Candace Savage researched this book well, citing many of the world’s leading ornithologists, but she doesn’t limit herself to the scientific, quoting such corvid fanciers as Edgar Allan Poe and the Reverend Henry Ward Beecher, who wrote in the mid-1800s that “If men had wings and bore black feathers, few of them would be clever enough to be crows,” There’s the Aesop fable about the crow and the pitcher, and a Finnish tale explaining how and why God stretched the magpie’s tail feathers so long. She includes an English counting rhyme that tells us what to expect if we see a group of magpies: “One for sorrow,/ Two for mirth,/ Three for a wedding,/ Four for a birth,/ Five for rich,/ Six for poor,/ Seven for a witch,/ I can tell you no more.” And her own text, rich in interesting and sometimes amusing anecdotes, makes the book a thoroughly enjoyable read.
The photographs alone are worth the price of the book. There are charming pictures of a crow taking water from a drinking fountain in Vancouver and three baby crows in a row, showing their blue eyes and red mouths to perfection, along with lots of photos of magpies , some in flight, some against snow, all showing just how beautiful this extraordinary bird is, with its tail longer than the rest of its body.

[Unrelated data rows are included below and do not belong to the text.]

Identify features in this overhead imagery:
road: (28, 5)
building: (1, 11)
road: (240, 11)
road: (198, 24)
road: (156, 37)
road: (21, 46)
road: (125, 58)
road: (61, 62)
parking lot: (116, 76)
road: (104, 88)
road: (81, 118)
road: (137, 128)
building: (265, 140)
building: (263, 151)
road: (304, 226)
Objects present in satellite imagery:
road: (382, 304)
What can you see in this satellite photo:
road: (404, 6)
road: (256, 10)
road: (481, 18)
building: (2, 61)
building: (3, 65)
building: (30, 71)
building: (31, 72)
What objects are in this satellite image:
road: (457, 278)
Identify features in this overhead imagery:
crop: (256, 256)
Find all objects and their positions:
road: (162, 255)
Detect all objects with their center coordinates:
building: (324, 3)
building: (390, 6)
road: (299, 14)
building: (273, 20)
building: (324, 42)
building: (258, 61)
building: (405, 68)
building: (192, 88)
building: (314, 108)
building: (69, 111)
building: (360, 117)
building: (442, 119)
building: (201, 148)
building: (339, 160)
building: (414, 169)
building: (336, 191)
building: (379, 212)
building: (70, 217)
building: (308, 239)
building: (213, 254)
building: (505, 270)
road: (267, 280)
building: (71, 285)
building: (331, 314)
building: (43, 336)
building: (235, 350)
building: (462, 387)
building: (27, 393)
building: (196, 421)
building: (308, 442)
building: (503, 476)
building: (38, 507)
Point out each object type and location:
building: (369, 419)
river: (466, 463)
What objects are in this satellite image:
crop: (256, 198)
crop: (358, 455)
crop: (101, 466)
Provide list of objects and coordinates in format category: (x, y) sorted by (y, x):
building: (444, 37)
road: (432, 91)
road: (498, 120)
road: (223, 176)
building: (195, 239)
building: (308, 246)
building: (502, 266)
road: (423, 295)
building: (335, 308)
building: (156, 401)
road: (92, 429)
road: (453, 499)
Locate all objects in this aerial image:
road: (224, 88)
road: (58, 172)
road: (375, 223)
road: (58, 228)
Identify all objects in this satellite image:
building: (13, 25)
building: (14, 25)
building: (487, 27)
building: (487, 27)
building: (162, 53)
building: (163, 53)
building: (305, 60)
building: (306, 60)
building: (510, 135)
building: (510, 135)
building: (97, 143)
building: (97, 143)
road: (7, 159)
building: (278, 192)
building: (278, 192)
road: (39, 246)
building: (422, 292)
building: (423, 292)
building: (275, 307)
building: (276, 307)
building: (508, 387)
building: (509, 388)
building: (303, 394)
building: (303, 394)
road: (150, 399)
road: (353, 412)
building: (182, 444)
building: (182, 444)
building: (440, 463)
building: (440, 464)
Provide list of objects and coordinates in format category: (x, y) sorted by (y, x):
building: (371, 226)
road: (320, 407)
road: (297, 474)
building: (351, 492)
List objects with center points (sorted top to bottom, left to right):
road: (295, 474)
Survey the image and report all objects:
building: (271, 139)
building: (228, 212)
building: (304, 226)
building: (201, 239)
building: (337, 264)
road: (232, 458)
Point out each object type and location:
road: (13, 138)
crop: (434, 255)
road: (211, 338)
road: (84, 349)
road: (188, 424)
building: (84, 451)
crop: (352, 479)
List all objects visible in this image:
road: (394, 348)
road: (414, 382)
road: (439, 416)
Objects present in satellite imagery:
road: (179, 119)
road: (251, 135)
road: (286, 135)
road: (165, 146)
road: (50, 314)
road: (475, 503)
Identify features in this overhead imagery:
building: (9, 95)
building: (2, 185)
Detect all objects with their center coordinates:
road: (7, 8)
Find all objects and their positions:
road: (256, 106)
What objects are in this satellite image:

There are also several Gray Jays pictures, all showing clearly how they look just like chickadees on steroids.
Unfortunately, there are only two photos in the whole book of Nature’s Perfect Bird, the Blue Jay, probably because Candace Savage lives in Saskatoon, Saskatchewan, which is rather northwest of their range. Bird Brains : The Intelligence of Crows, Ravens, Magpies and Jays is as close to a perfect book as you can currently find about this family, but I guess if I’m ever going to find the definitive book about Blue Jays, I’ll just have to write it myself.